The idea that drivers are not core to Uber’s business is one that elicits indignation from critics, but the company has long relied on a version of this argument in attempts to avoid treating drivers as employees. It lost one such ruling in 2016, when a U.K. judge batted down the claim with a very cheeky retort: “The lady doth protest too much.”

Proponents say the California bill, which has the support of Governor Gavin Newsom, will bring a groundbreaking shift to finally give workers their due. Uber and its allies say that if the bill becomes law, it may not meaningfully change the business model because there are still questions about which workers qualify.

“AB 5 doesn’t all of a sudden -- magic wand -- change everybody’s status to employee,” said West. Instead, new criteria would be used to determine whether workers are employees or contractors, he said. “Now, whether or not we win under that test in California remains to be seen.”

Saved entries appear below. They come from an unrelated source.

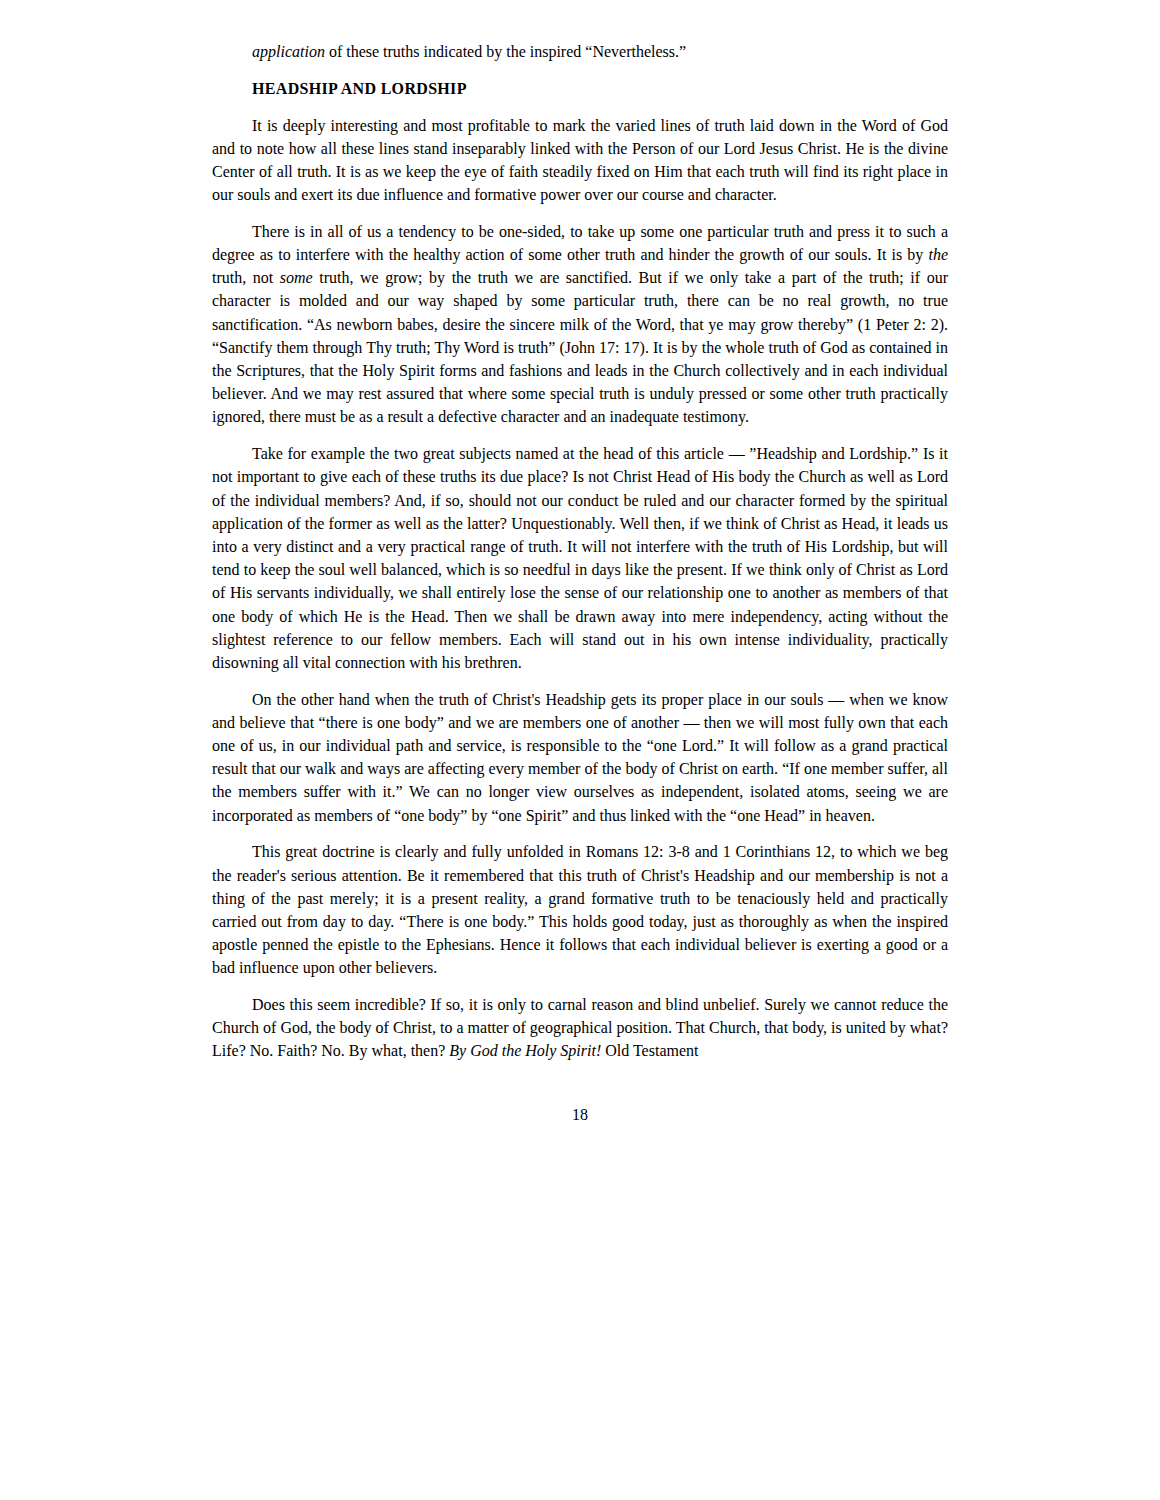application of these truths indicated by the inspired “Nevertheless.”
HEADSHIP AND LORDSHIP
It is deeply interesting and most profitable to mark the varied lines of truth laid down in the Word of God and to note how all these lines stand inseparably linked with the Person of our Lord Jesus Christ. He is the divine Center of all truth. It is as we keep the eye of faith steadily fixed on Him that each truth will find its right place in our souls and exert its due influence and formative power over our course and character.
There is in all of us a tendency to be one-sided, to take up some one particular truth and press it to such a degree as to interfere with the healthy action of some other truth and hinder the growth of our souls. It is by the truth, not some truth, we grow; by the truth we are sanctified. But if we only take a part of the truth; if our character is molded and our way shaped by some particular truth, there can be no real growth, no true sanctification. “As newborn babes, desire the sincere milk of the Word, that ye may grow thereby” (1 Peter 2: 2). “Sanctify them through Thy truth; Thy Word is truth” (John 17: 17). It is by the whole truth of God as contained in the Scriptures, that the Holy Spirit forms and fashions and leads in the Church collectively and in each individual believer. And we may rest assured that where some special truth is unduly pressed or some other truth practically ignored, there must be as a result a defective character and an inadequate testimony.
Take for example the two great subjects named at the head of this article — ”Headship and Lordship.” Is it not important to give each of these truths its due place? Is not Christ Head of His body the Church as well as Lord of the individual members? And, if so, should not our conduct be ruled and our character formed by the spiritual application of the former as well as the latter? Unquestionably. Well then, if we think of Christ as Head, it leads us into a very distinct and a very practical range of truth. It will not interfere with the truth of His Lordship, but will tend to keep the soul well balanced, which is so needful in days like the present. If we think only of Christ as Lord of His servants individually, we shall entirely lose the sense of our relationship one to another as members of that one body of which He is the Head. Then we shall be drawn away into mere independency, acting without the slightest reference to our fellow members. Each will stand out in his own intense individuality, practically disowning all vital connection with his brethren.
On the other hand when the truth of Christ's Headship gets its proper place in our souls — when we know and believe that “there is one body” and we are members one of another — then we will most fully own that each one of us, in our individual path and service, is responsible to the “one Lord.” It will follow as a grand practical result that our walk and ways are affecting every member of the body of Christ on earth. “If one member suffer, all the members suffer with it.” We can no longer view ourselves as independent, isolated atoms, seeing we are incorporated as members of “one body” by “one Spirit” and thus linked with the “one Head” in heaven.
This great doctrine is clearly and fully unfolded in Romans 12: 3-8 and 1 Corinthians 12, to which we beg the reader's serious attention. Be it remembered that this truth of Christ's Headship and our membership is not a thing of the past merely; it is a present reality, a grand formative truth to be tenaciously held and practically carried out from day to day. “There is one body.” This holds good today, just as thoroughly as when the inspired apostle penned the epistle to the Ephesians. Hence it follows that each individual believer is exerting a good or a bad influence upon other believers.
Does this seem incredible? If so, it is only to carnal reason and blind unbelief. Surely we cannot reduce the Church of God, the body of Christ, to a matter of geographical position. That Church, that body, is united by what? Life? No. Faith? No. By what, then? By God the Holy Spirit! Old Testament
18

Skeptics say Uber may be too optimistic. While it’s used arbitration, litigation and settlements to thwart drivers’ attempts so far to be classified as employees, AB 5 could pose a significant risk to the company, especially if similar measures are adopted in other parts of the U.S., legal experts, academics and financial analysts say.

Uber is “whistling past the graveyard” if it underestimates how much AB 5 would favor drivers, said Jason Lohr, an employment lawyer in Uber’s hometown of San Francisco. Most of the state’s legal community expects the drivers would be considered employees, requiring Uber to provide worker-compensation insurance like any other employer, he said.